| Page excerpt |
========================================

When it is desired to deliver the business forms in their "face up" position as received from the separator conveyors, the plates supporting the creels and adjacent end of the delivery conveyor are rotated to move the creels down out of the way and simultaneously bring the end of the delivery conveyor up to a position adjacent the separator conveyors for receiving the business forms directly. The speed of the delivery conveyor is maintained at a lower rate than the separator conveyors so that the forms will still be positioned in a shingled manner as they proceed along the delivery conveyor.
The delivery conveyor is comprised of a plurality of endless belts positioned adjacent one another across the width of the delivery apparatus and supported at each end of the conveyor by rollers so that the upper flight of the belts provides a conveying surface for movement of the business forms in their shingled series. One of the rollers is mounted to the plate to which the creels are also attached, for moving that end of the conveyor into and out of position adjacent the separator conveyor.
The rollers supporting the remote end of the conveyor belts are mounted to a shaft fixed in the frame of the apparatus adjacent the batching mechanism. Thus, when the plates supporting the one end of the delivery conveyor and the creels are rotated in order to move the creels and delivery conveyor into the desired positions, the distance between the sets of rollers at the opposite ends of the delivery conveyor changes and causes a temporary slackening in the belts. This is compensated for to a great extent by a tensioning roller arrangement which takes up the slack on the belts in the delivery conveyor as the plates are rotated.

========================================

| Given data |

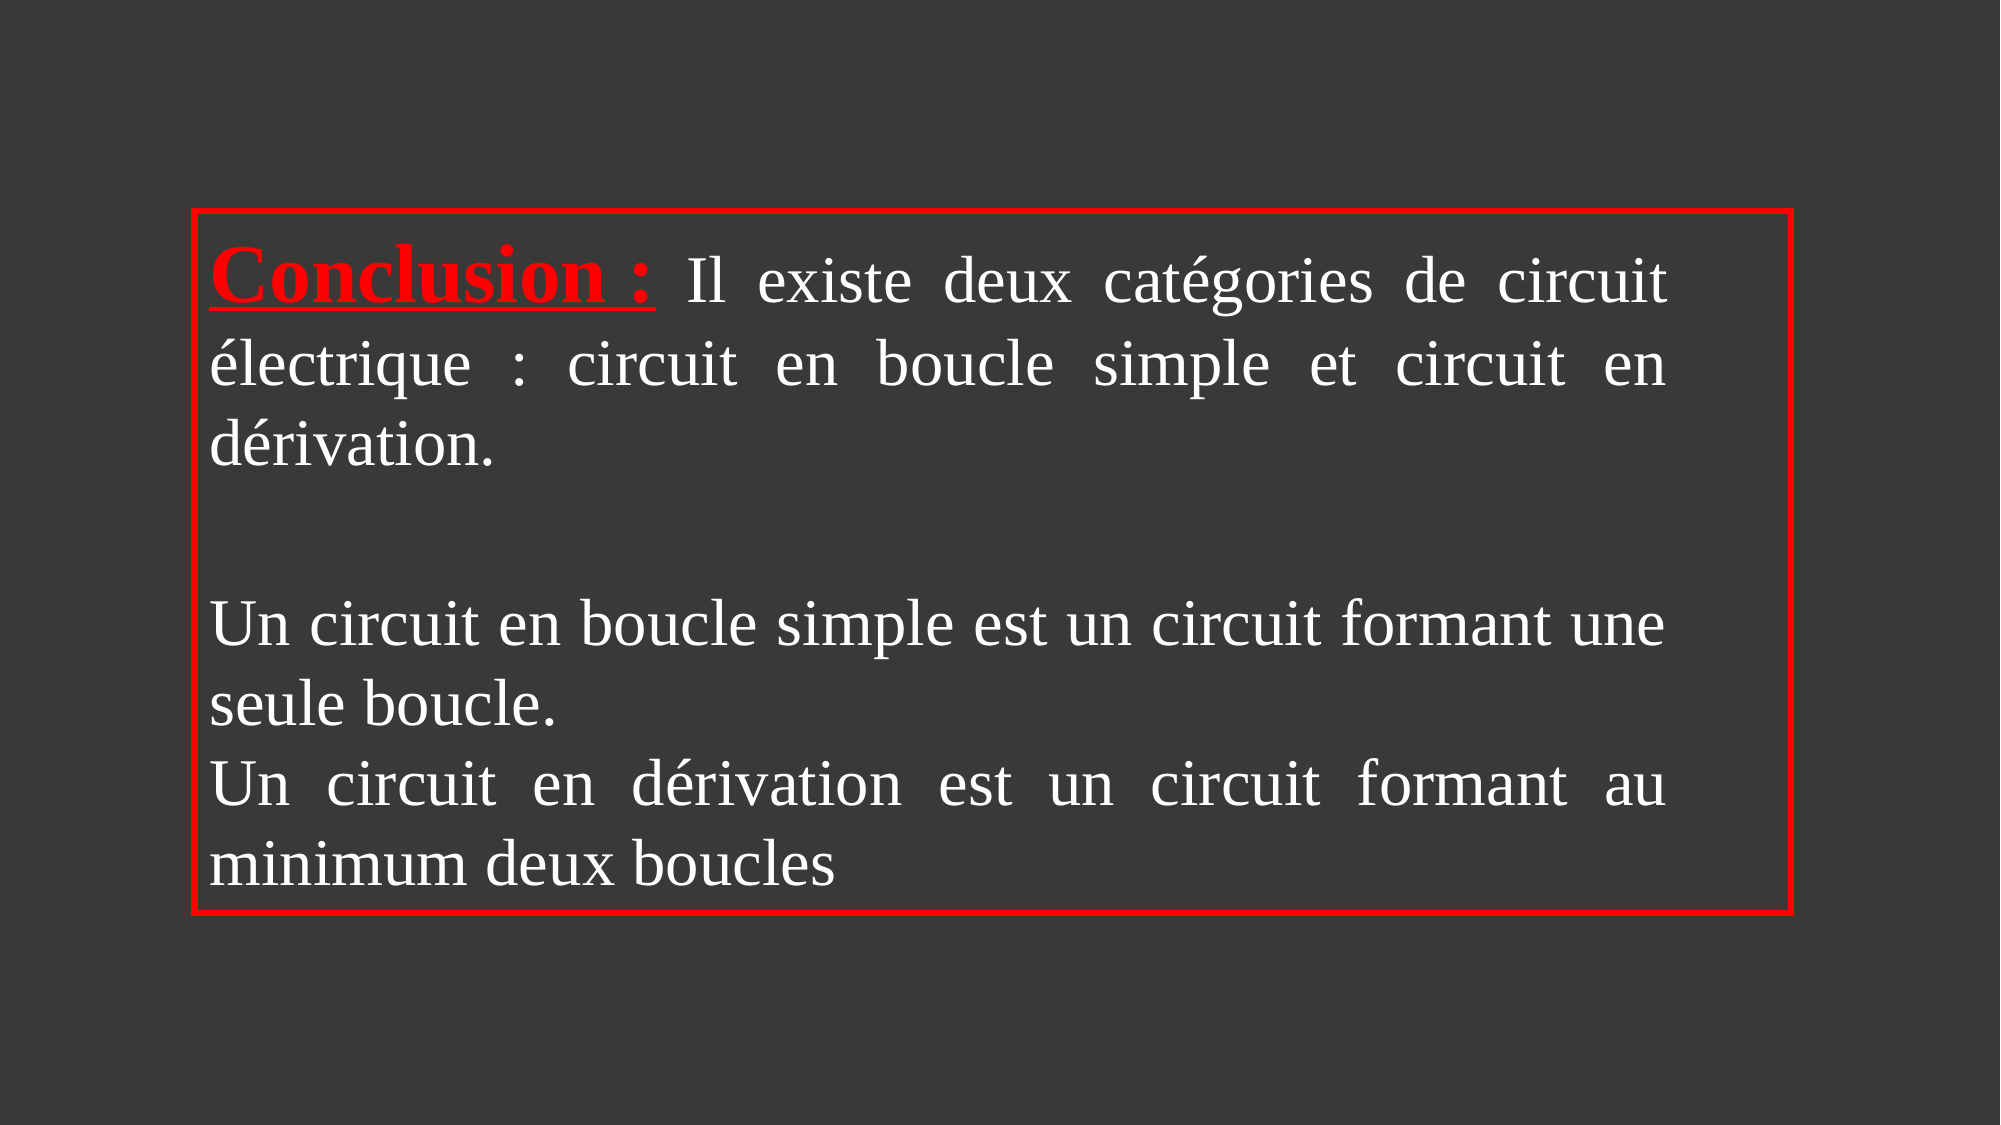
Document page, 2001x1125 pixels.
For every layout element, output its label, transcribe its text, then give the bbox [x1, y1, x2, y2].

text_box Conclusion : Il existe deux catégories de circuit électrique : circuit en boucle simple et circuit en dérivation. Un circuit en boucle simple est un circuit formant une seule boucle. Un circuit en dérivation est un circuit formant au minimum deux boucles [194, 211, 1791, 914]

========================================

| Direction |
Reproduce the delivery conveyor passage word for word, in full.

| Expected answer |
When it is desired to deliver the business forms in their "face up" position as received from the separator conveyors, the plates supporting the creels and adjacent end of the delivery conveyor are rotated to move the creels down out of the way and simultaneously bring the end of the delivery conveyor up to a position adjacent the separator conveyors for receiving the business forms directly. The speed of the delivery conveyor is maintained at a lower rate than the separator conveyors so that the forms will still be positioned in a shingled manner as they proceed along the delivery conveyor.
The delivery conveyor is comprised of a plurality of endless belts positioned adjacent one another across the width of the delivery apparatus and supported at each end of the conveyor by rollers so that the upper flight of the belts provides a conveying surface for movement of the business forms in their shingled series. One of the rollers is mounted to the plate to which the creels are also attached, for moving that end of the conveyor into and out of position adjacent the separator conveyor.
The rollers supporting the remote end of the conveyor belts are mounted to a shaft fixed in the frame of the apparatus adjacent the batching mechanism. Thus, when the plates supporting the one end of the delivery conveyor and the creels are rotated in order to move the creels and delivery conveyor into the desired positions, the distance between the sets of rollers at the opposite ends of the delivery conveyor changes and causes a temporary slackening in the belts. This is compensated for to a great extent by a tensioning roller arrangement which takes up the slack on the belts in the delivery conveyor as the plates are rotated.